Countries are making progress in implementing the Code of Conduct for Responsible Fisheries, which is now 15 years old, but still extremely relevant. However, additional efforts are needed, declared participants at the close of the 29th session of the FAO Committee on Fisheries.
The Committee, the only global intergovernmental forum to examine and address major challenges facing fisheries and aquaculture, said that the Code’s principles must be more widely included in national policy, legislation and implementation.
It encouraged a broader application of the ecosystem approach to fisheries and aquaculture, requesting that FAO provide countries with technical assistance, especially for the problems confronting the world’s small-scale fisheries, including inland fisheries.
This was one of the largest Committee meetings, attended by 565 participants, including 115 Member States, specialised UN agencies and observers from over 70 intergovernmental and international non-governmental organisations.
“The Committee on Fisheries is a unique international meeting where delegates can discuss the most pressing issues confronting fisheries and aquaculture and make the most appropriate decisions.
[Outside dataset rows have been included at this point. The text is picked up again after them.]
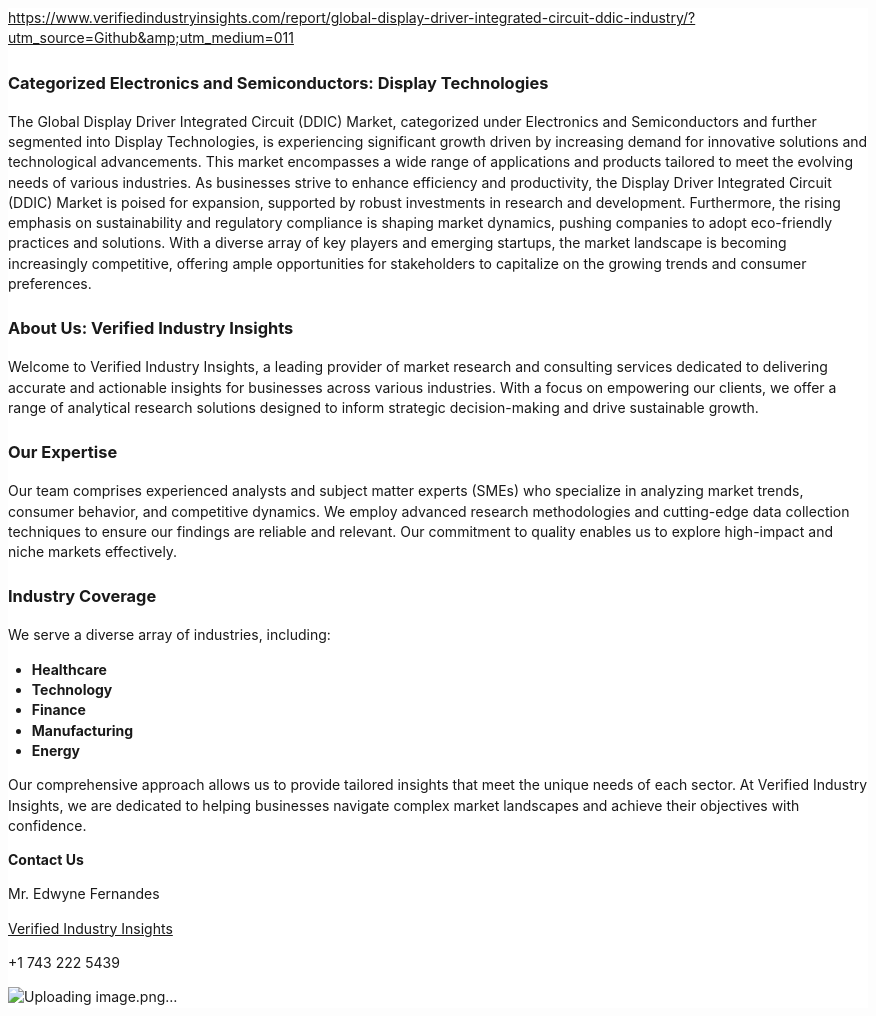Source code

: </strong><a href="https://www.verifiedindustryinsights.com/report/global-display-driver-integrated-circuit-ddic-industry/?utm_source=Github&amp;utm_medium=011">https://www.verifiedindustryinsights.com/report/global-display-driver-integrated-circuit-ddic-industry/?utm_source=Github&amp;utm_medium=011</a>&nbsp;</p><h3>Categorized Electronics and Semiconductors: Display Technologies </h3><p>The Global Display Driver Integrated Circuit (DDIC) Market, categorized under Electronics and Semiconductors and further segmented into Display Technologies, is experiencing significant growth driven by increasing demand for innovative solutions and technological advancements. This market encompasses a wide range of applications and products tailored to meet the evolving needs of various industries. As businesses strive to enhance efficiency and productivity, the Display Driver Integrated Circuit (DDIC) Market is poised for expansion, supported by robust investments in research and development. Furthermore, the rising emphasis on sustainability and regulatory compliance is shaping market dynamics, pushing companies to adopt eco-friendly practices and solutions. With a diverse array of key players and emerging startups, the market landscape is becoming increasingly competitive, offering ample opportunities for stakeholders to capitalize on the growing trends and consumer preferences.</p><h3>About Us: Verified Industry Insights</h3><p>Welcome to Verified Industry Insights, a leading provider of market research and consulting services dedicated to delivering accurate and actionable insights for businesses across various industries. With a focus on empowering our clients, we offer a range of analytical research solutions designed to inform strategic decision-making and drive sustainable growth.</p><h3>Our Expertise</h3><p>Our team comprises experienced analysts and subject matter experts (SMEs) who specialize in analyzing market trends, consumer behavior, and competitive dynamics. We employ advanced research methodologies and cutting-edge data collection techniques to ensure our findings are reliable and relevant. Our commitment to quality enables us to explore high-impact and niche markets effectively.</p><h3>Industry Coverage</h3><p>We serve a diverse array of industries, including:</p><ul><li><strong>Healthcare</strong></li><li><strong>Technology</strong></li><li><strong>Finance</strong></li><li><strong>Manufacturing</strong></li><li><strong>Energy</strong></li></ul><p>Our comprehensive approach allows us to provide tailored insights that meet the unique needs of each sector. At Verified Industry Insights, we are dedicated to helping businesses navigate complex market landscapes and achieve their objectives with confidence.</p><p><strong>Contact Us</strong></p><p>Mr. Edwyne Fernandes</p><p><a href="https://www.verifiedindustryinsights.com/">Verified Industry Insights</a></p><p>+1 743 222 5439</p>
![Uploading image.png…]()
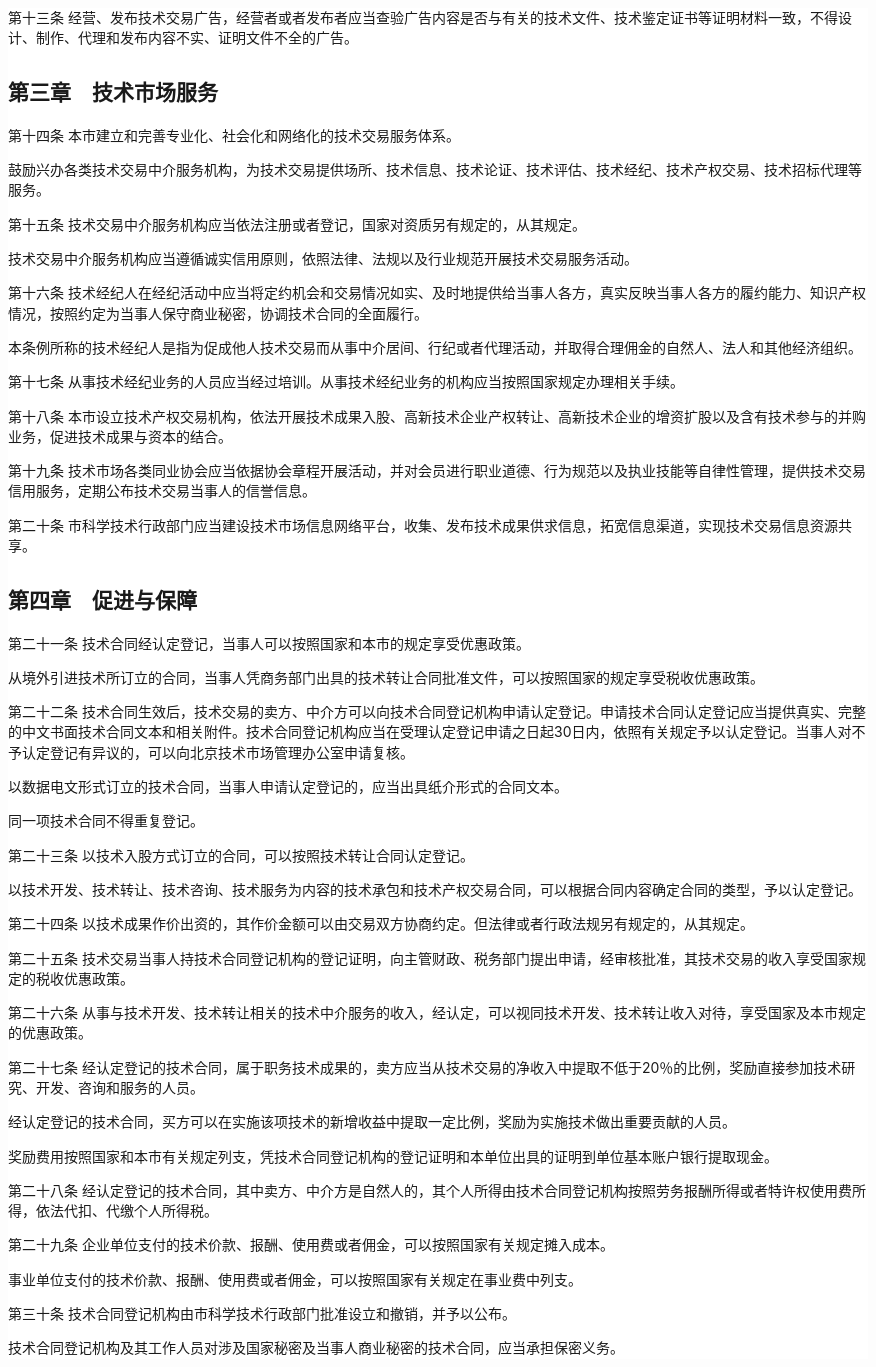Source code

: 第十三条 经营、发布技术交易广告，经营者或者发布者应当查验广告内容是否与有关的技术文件、技术鉴定证书等证明材料一致，不得设计、制作、代理和发布内容不实、证明文件不全的广告。

## 第三章　技术市场服务

第十四条 本市建立和完善专业化、社会化和网络化的技术交易服务体系。

鼓励兴办各类技术交易中介服务机构，为技术交易提供场所、技术信息、技术论证、技术评估、技术经纪、技术产权交易、技术招标代理等服务。

第十五条 技术交易中介服务机构应当依法注册或者登记，国家对资质另有规定的，从其规定。

技术交易中介服务机构应当遵循诚实信用原则，依照法律、法规以及行业规范开展技术交易服务活动。

第十六条 技术经纪人在经纪活动中应当将定约机会和交易情况如实、及时地提供给当事人各方，真实反映当事人各方的履约能力、知识产权情况，按照约定为当事人保守商业秘密，协调技术合同的全面履行。

本条例所称的技术经纪人是指为促成他人技术交易而从事中介居间、行纪或者代理活动，并取得合理佣金的自然人、法人和其他经济组织。

第十七条 从事技术经纪业务的人员应当经过培训。从事技术经纪业务的机构应当按照国家规定办理相关手续。

第十八条 本市设立技术产权交易机构，依法开展技术成果入股、高新技术企业产权转让、高新技术企业的增资扩股以及含有技术参与的并购业务，促进技术成果与资本的结合。

第十九条 技术市场各类同业协会应当依据协会章程开展活动，并对会员进行职业道德、行为规范以及执业技能等自律性管理，提供技术交易信用服务，定期公布技术交易当事人的信誉信息。

第二十条 市科学技术行政部门应当建设技术市场信息网络平台，收集、发布技术成果供求信息，拓宽信息渠道，实现技术交易信息资源共享。

## 第四章　促进与保障

第二十一条 技术合同经认定登记，当事人可以按照国家和本市的规定享受优惠政策。

从境外引进技术所订立的合同，当事人凭商务部门出具的技术转让合同批准文件，可以按照国家的规定享受税收优惠政策。

第二十二条 技术合同生效后，技术交易的卖方、中介方可以向技术合同登记机构申请认定登记。申请技术合同认定登记应当提供真实、完整的中文书面技术合同文本和相关附件。技术合同登记机构应当在受理认定登记申请之日起30日内，依照有关规定予以认定登记。当事人对不予认定登记有异议的，可以向北京技术市场管理办公室申请复核。

以数据电文形式订立的技术合同，当事人申请认定登记的，应当出具纸介形式的合同文本。

同一项技术合同不得重复登记。

第二十三条 以技术入股方式订立的合同，可以按照技术转让合同认定登记。

以技术开发、技术转让、技术咨询、技术服务为内容的技术承包和技术产权交易合同，可以根据合同内容确定合同的类型，予以认定登记。

第二十四条 以技术成果作价出资的，其作价金额可以由交易双方协商约定。但法律或者行政法规另有规定的，从其规定。

第二十五条 技术交易当事人持技术合同登记机构的登记证明，向主管财政、税务部门提出申请，经审核批准，其技术交易的收入享受国家规定的税收优惠政策。

第二十六条 从事与技术开发、技术转让相关的技术中介服务的收入，经认定，可以视同技术开发、技术转让收入对待，享受国家及本市规定的优惠政策。

第二十七条 经认定登记的技术合同，属于职务技术成果的，卖方应当从技术交易的净收入中提取不低于20％的比例，奖励直接参加技术研究、开发、咨询和服务的人员。

经认定登记的技术合同，买方可以在实施该项技术的新增收益中提取一定比例，奖励为实施技术做出重要贡献的人员。

奖励费用按照国家和本市有关规定列支，凭技术合同登记机构的登记证明和本单位出具的证明到单位基本账户银行提取现金。

第二十八条 经认定登记的技术合同，其中卖方、中介方是自然人的，其个人所得由技术合同登记机构按照劳务报酬所得或者特许权使用费所得，依法代扣、代缴个人所得税。

第二十九条 企业单位支付的技术价款、报酬、使用费或者佣金，可以按照国家有关规定摊入成本。

事业单位支付的技术价款、报酬、使用费或者佣金，可以按照国家有关规定在事业费中列支。

第三十条 技术合同登记机构由市科学技术行政部门批准设立和撤销，并予以公布。

技术合同登记机构及其工作人员对涉及国家秘密及当事人商业秘密的技术合同，应当承担保密义务。
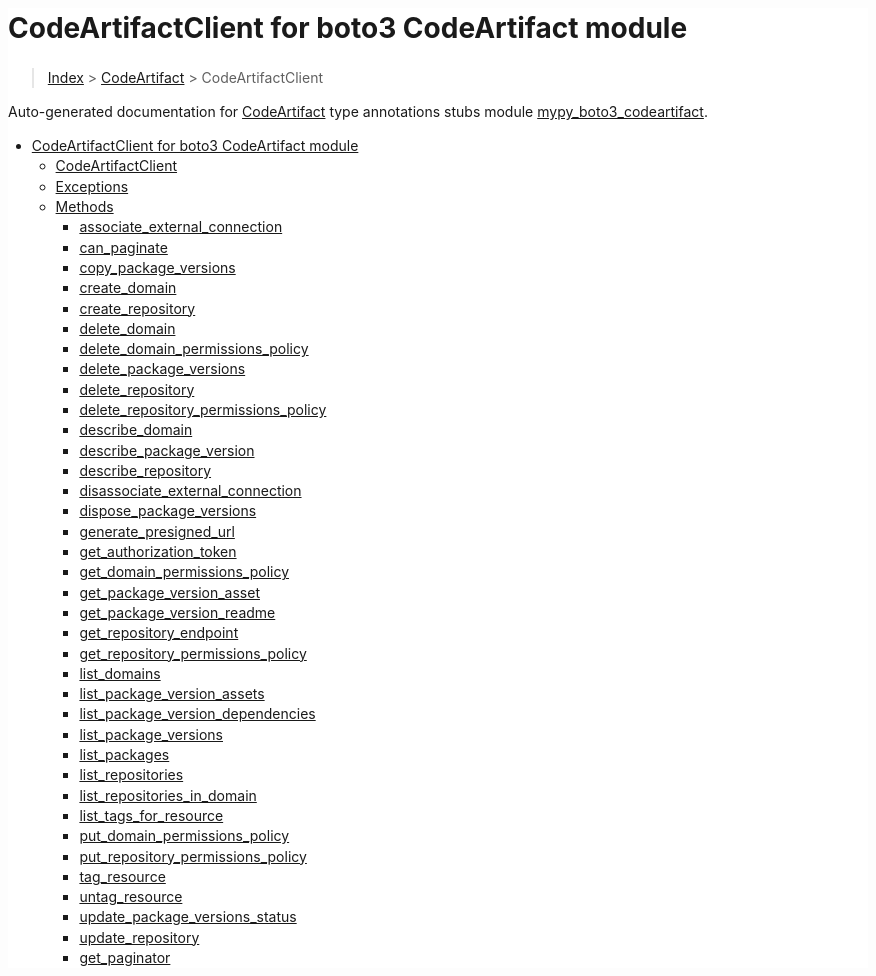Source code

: # CodeArtifactClient for boto3 CodeArtifact module

> [Index](..) > [CodeArtifact](.) > CodeArtifactClient

Auto-generated documentation for
[CodeArtifact](https://boto3.amazonaws.com/v1/documentation/api/latest/reference/services/codeartifact.html#CodeArtifact)
type annotations stubs module
[mypy_boto3_codeartifact](https://pypi.org/project/mypy-boto3-codeartifact/).

- [CodeArtifactClient for boto3 CodeArtifact module](#codeartifactclient-for-boto3-codeartifact-module)
  - [CodeArtifactClient](#codeartifactclient)
  - [Exceptions](#exceptions)
  - [Methods](#methods)
    - [associate_external_connection](#associate_external_connection)
    - [can_paginate](#can_paginate)
    - [copy_package_versions](#copy_package_versions)
    - [create_domain](#create_domain)
    - [create_repository](#create_repository)
    - [delete_domain](#delete_domain)
    - [delete_domain_permissions_policy](#delete_domain_permissions_policy)
    - [delete_package_versions](#delete_package_versions)
    - [delete_repository](#delete_repository)
    - [delete_repository_permissions_policy](#delete_repository_permissions_policy)
    - [describe_domain](#describe_domain)
    - [describe_package_version](#describe_package_version)
    - [describe_repository](#describe_repository)
    - [disassociate_external_connection](#disassociate_external_connection)
    - [dispose_package_versions](#dispose_package_versions)
    - [generate_presigned_url](#generate_presigned_url)
    - [get_authorization_token](#get_authorization_token)
    - [get_domain_permissions_policy](#get_domain_permissions_policy)
    - [get_package_version_asset](#get_package_version_asset)
    - [get_package_version_readme](#get_package_version_readme)
    - [get_repository_endpoint](#get_repository_endpoint)
    - [get_repository_permissions_policy](#get_repository_permissions_policy)
    - [list_domains](#list_domains)
    - [list_package_version_assets](#list_package_version_assets)
    - [list_package_version_dependencies](#list_package_version_dependencies)
    - [list_package_versions](#list_package_versions)
    - [list_packages](#list_packages)
    - [list_repositories](#list_repositories)
    - [list_repositories_in_domain](#list_repositories_in_domain)
    - [list_tags_for_resource](#list_tags_for_resource)
    - [put_domain_permissions_policy](#put_domain_permissions_policy)
    - [put_repository_permissions_policy](#put_repository_permissions_policy)
    - [tag_resource](#tag_resource)
    - [untag_resource](#untag_resource)
    - [update_package_versions_status](#update_package_versions_status)
    - [update_repository](#update_repository)
    - [get_paginator](#get_paginator)
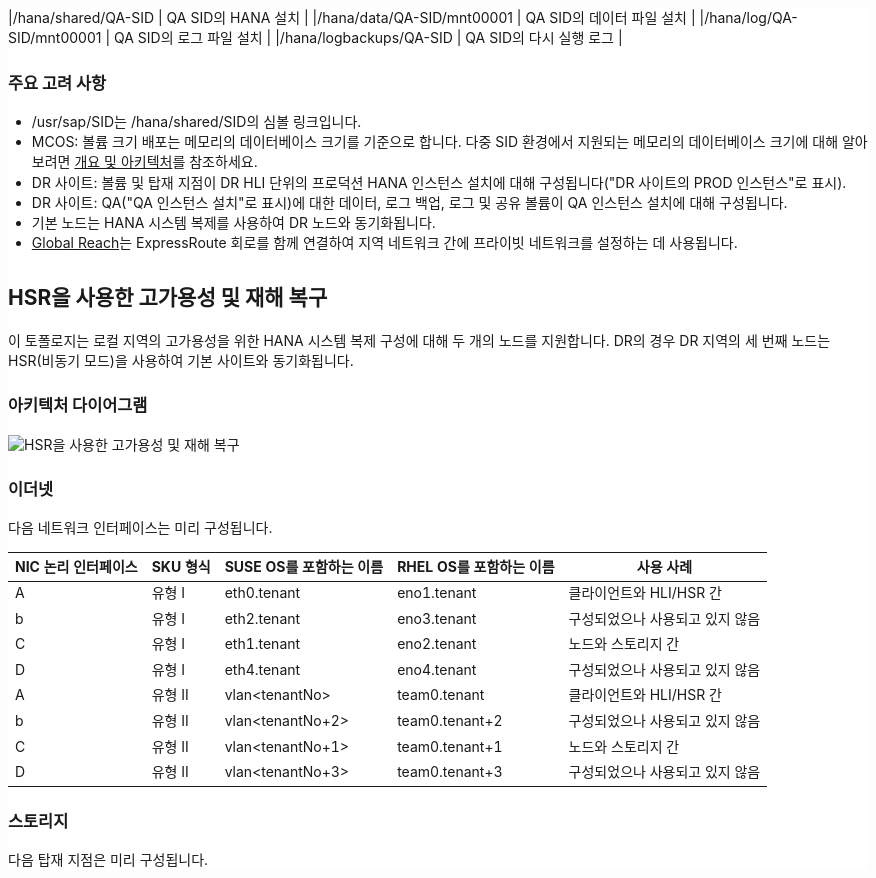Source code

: |/hana/shared/QA-SID | QA SID의 HANA 설치 | 
|/hana/data/QA-SID/mnt00001 | QA SID의 데이터 파일 설치 | 
|/hana/log/QA-SID/mnt00001 | QA SID의 로그 파일 설치 |
|/hana/logbackups/QA-SID | QA SID의 다시 실행 로그 |

### <a name="key-considerations"></a>주요 고려 사항
- /usr/sap/SID는 /hana/shared/SID의 심볼 링크입니다.
- MCOS: 볼륨 크기 배포는 메모리의 데이터베이스 크기를 기준으로 합니다. 다중 SID 환경에서 지원되는 메모리의 데이터베이스 크기에 대해 알아보려면 [개요 및 아키텍처](./hana-overview-architecture.md)를 참조하세요.
- DR 사이트: 볼륨 및 탑재 지점이 DR HLI 단위의 프로덕션 HANA 인스턴스 설치에 대해 구성됩니다("DR 사이트의 PROD 인스턴스"로 표시). 
- DR 사이트: QA("QA 인스턴스 설치"로 표시)에 대한 데이터, 로그 백업, 로그 및 공유 볼륨이 QA 인스턴스 설치에 대해 구성됩니다.
- 기본 노드는 HANA 시스템 복제를 사용하여 DR 노드와 동기화됩니다. 
- [Global Reach](../../../expressroute/expressroute-global-reach.md)는 ExpressRoute 회로를 함께 연결하여 지역 네트워크 간에 프라이빗 네트워크를 설정하는 데 사용됩니다.

## <a name="high-availability-and-disaster-recovery-with-hsr"></a>HSR을 사용한 고가용성 및 재해 복구 
 
 이 토폴로지는 로컬 지역의 고가용성을 위한 HANA 시스템 복제 구성에 대해 두 개의 노드를 지원합니다. DR의 경우 DR 지역의 세 번째 노드는 HSR(비동기 모드)을 사용하여 기본 사이트와 동기화됩니다. 

### <a name="architecture-diagram"></a>아키텍처 다이어그램  

![HSR을 사용한 고가용성 및 재해 복구](media/hana-supported-scenario/hana-system-replication-dr-131.png)

### <a name="ethernet"></a>이더넷
다음 네트워크 인터페이스는 미리 구성됩니다.

| NIC 논리 인터페이스 | SKU 형식 | SUSE OS를 포함하는 이름 | RHEL OS를 포함하는 이름 | 사용 사례|
| --- | --- | --- | --- | --- |
| A | 유형 I | eth0.tenant | eno1.tenant | 클라이언트와 HLI/HSR 간 |
| b | 유형 I | eth2.tenant | eno3.tenant | 구성되었으나 사용되고 있지 않음 |
| C | 유형 I | eth1.tenant | eno2.tenant | 노드와 스토리지 간 |
| D | 유형 I | eth4.tenant | eno4.tenant | 구성되었으나 사용되고 있지 않음 |
| A | 유형 II | vlan\<tenantNo> | team0.tenant | 클라이언트와 HLI/HSR 간 |
| b | 유형 II | vlan\<tenantNo+2> | team0.tenant+2 | 구성되었으나 사용되고 있지 않음 |
| C | 유형 II | vlan\<tenantNo+1> | team0.tenant+1 | 노드와 스토리지 간 |
| D | 유형 II | vlan\<tenantNo+3> | team0.tenant+3 | 구성되었으나 사용되고 있지 않음 |

### <a name="storage"></a>스토리지
다음 탑재 지점은 미리 구성됩니다.

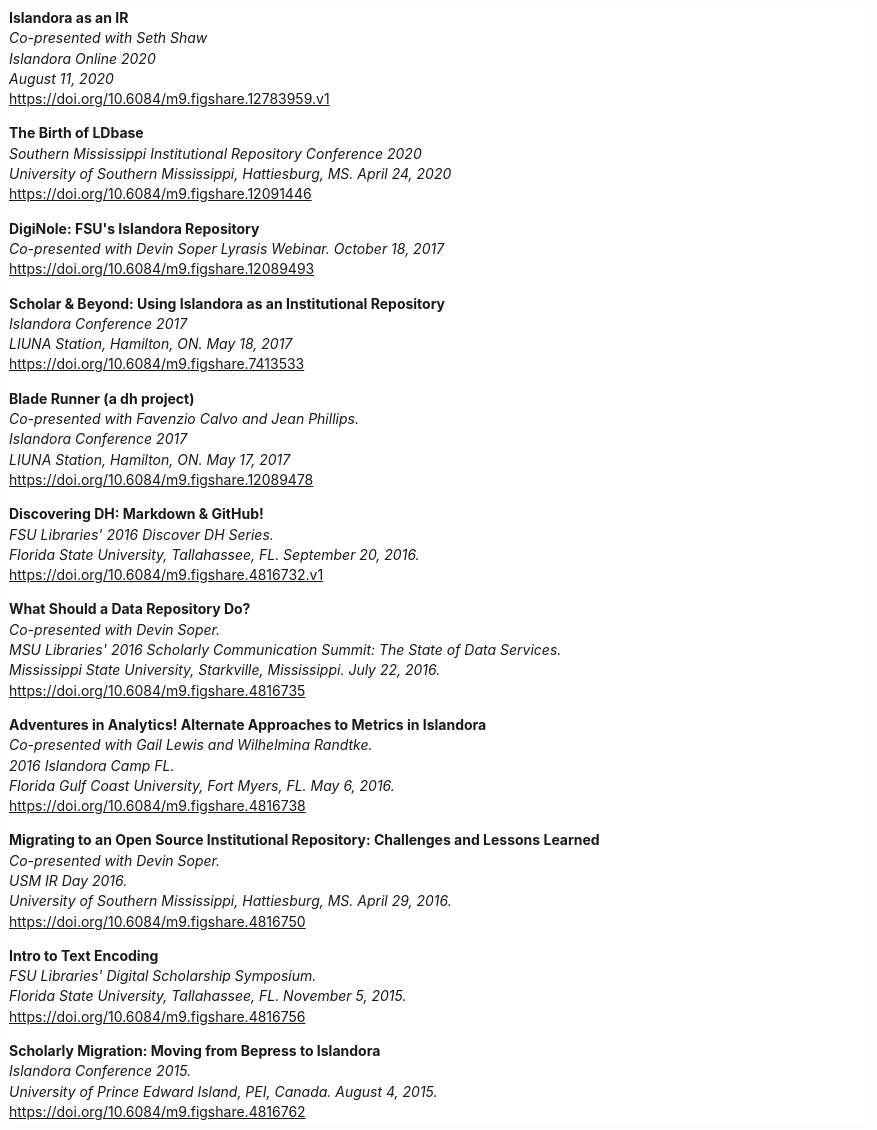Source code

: **Islandora as an IR**  
*Co-presented with Seth Shaw*  
*Islandora Online 2020*  
*August 11, 2020*  
https://doi.org/10.6084/m9.figshare.12783959.v1

**The Birth of LDbase**   
*Southern Mississippi Institutional Repository Conference 2020*    
*University of Southern Mississippi, Hattiesburg, MS. April 24, 2020*      
https://doi.org/10.6084/m9.figshare.12091446

**DigiNole: FSU's Islandora Repository**   
*Co-presented with Devin Soper*
*Lyrasis Webinar. October 18, 2017*    
https://doi.org/10.6084/m9.figshare.12089493

**Scholar & Beyond: Using Islandora as an Institutional Repository**    
*Islandora Conference 2017*    
*LIUNA Station, Hamilton, ON. May 18, 2017*     
https://doi.org/10.6084/m9.figshare.7413533

**Blade Runner (a dh project)**   
*Co-presented with Favenzio Calvo and Jean Phillips.*     
*Islandora Conference 2017*    
*LIUNA Station, Hamilton, ON. May 17, 2017*      
https://doi.org/10.6084/m9.figshare.12089478

**Discovering DH: Markdown & GitHub!**   
*FSU Libraries' 2016 Discover DH Series.*  
*Florida State University, Tallahassee, FL. September 20, 2016.*   
https://doi.org/10.6084/m9.figshare.4816732.v1

**What Should a Data Repository Do?**   
*Co-presented with Devin Soper.*   
*MSU Libraries' 2016 Scholarly Communication Summit: The State of Data Services.*  
*Mississippi State University, Starkville, Mississippi. July 22, 2016.*   
https://doi.org/10.6084/m9.figshare.4816735

**Adventures in Analytics! Alternate Approaches to Metrics in Islandora**   
*Co-presented with Gail Lewis and Wilhelmina Randtke.*   
*2016 Islandora Camp FL.*   
*Florida Gulf Coast University, Fort Myers, FL. May 6, 2016.*  
https://doi.org/10.6084/m9.figshare.4816738  

**Migrating to an Open Source Institutional Repository: Challenges and Lessons Learned**   
*Co-presented with Devin Soper.*   
*USM IR Day 2016.*   
*University of Southern Mississippi, Hattiesburg, MS. April 29, 2016.*  
https://doi.org/10.6084/m9.figshare.4816750

**Intro to Text Encoding**   
*FSU Libraries' Digital Scholarship Symposium.*   
*Florida State University, Tallahassee, FL. November 5, 2015.*   
https://doi.org/10.6084/m9.figshare.4816756

**Scholarly Migration: Moving from Bepress to Islandora**   
*Islandora Conference 2015.*   
*University of Prince Edward Island, PEI, Canada. August 4, 2015.*   
https://doi.org/10.6084/m9.figshare.4816762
The increasing number of participants attests to its importance in the global arena,” said Mohammed Pourkazemi, Chairperson of the meeting.
The Committee recognised that illegal, unreported and unregulated (IUU) fishing is a major global threat to long-term sustainable fisheries, particularly to developing countries. Noting the adoption of the 2009 FAO Agreement on Port State Measures, the Committee agreed that port state measures are a powerful and cost-effective tool in combating IUU fishing and welcomed the forthcoming FAO Technical Consultation on Flag State Performance.
It also gave its support to the development of a global record of fishing vessels – an online database to provide vessel-related information on fishing and support vessels – as another useful tool in the fight against illegal, unreported and unregulated (IUU) fishing.
During its week-long meeting, the Committee also adopted three sets of guidelines - on aquaculture certification, on the eco-labelling of fish and fishery product from inland capture fisheries, and on by-catch management and reduction of discards. Noting the important role of small-scale fisheries, which provides livelihoods for over 540 million people, the Committee asked FAO to prepare guidelines on small-scale fisheries, focusing on the needs of developing countries and complementing the Code.
Members also asked FAO to prepare a report on the extent of the implementation of the 1999 International Plan of Action for the Conservation and Management of Sharks.
Aquaculture, acknowledged by the meeting as a key contributor to future food and nutrition security and for its overall benefits to social and economic well-being, needs better management to ensure sustainable and responsible growth. Regarding climate change, the Committee told FAO to raise awareness of the role of fisheries and aquaculture in ensuring food and nutritional security and how climate change could affect this relationship.
The Committee also endorsed the reports of the two intersessional Sub-Committee meetings on aquaculture and trade and discussed the programme of work for FAO’s Fisheries and Aquaculture Department. The 30th session of COFI will take place in July 2012.